Records for this task START

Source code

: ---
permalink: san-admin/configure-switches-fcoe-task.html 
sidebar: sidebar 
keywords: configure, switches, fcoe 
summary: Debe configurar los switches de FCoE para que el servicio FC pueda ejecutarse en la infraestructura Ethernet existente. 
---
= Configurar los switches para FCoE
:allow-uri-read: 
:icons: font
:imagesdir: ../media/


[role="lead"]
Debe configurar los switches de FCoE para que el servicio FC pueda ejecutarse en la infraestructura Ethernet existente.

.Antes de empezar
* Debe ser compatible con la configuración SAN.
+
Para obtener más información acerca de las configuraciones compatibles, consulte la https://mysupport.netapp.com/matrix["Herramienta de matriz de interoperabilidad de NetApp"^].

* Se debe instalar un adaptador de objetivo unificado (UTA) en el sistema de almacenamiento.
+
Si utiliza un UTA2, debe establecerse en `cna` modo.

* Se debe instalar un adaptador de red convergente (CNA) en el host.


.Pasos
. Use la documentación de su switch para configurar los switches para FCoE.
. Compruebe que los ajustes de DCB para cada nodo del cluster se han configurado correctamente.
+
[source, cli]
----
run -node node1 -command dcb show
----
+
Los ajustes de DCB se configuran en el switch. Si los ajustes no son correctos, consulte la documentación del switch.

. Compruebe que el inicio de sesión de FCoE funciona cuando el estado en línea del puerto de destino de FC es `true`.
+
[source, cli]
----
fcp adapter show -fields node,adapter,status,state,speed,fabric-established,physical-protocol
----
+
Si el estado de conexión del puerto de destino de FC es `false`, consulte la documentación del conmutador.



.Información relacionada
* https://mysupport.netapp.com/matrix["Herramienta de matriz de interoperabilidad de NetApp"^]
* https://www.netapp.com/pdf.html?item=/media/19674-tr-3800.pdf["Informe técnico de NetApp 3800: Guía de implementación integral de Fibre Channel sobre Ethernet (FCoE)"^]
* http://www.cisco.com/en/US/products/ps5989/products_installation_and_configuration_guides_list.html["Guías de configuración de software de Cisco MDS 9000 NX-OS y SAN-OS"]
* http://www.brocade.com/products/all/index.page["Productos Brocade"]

Records for this task END

(Task statement): Copy out each line of the data that includes the string "servicio".

(Finished task):
summary: Debe configurar los switches de FCoE para que el servicio FC pueda ejecutarse en la infraestructura Ethernet existente. 
Debe configurar los switches de FCoE para que el servicio FC pueda ejecutarse en la infraestructura Ethernet existente.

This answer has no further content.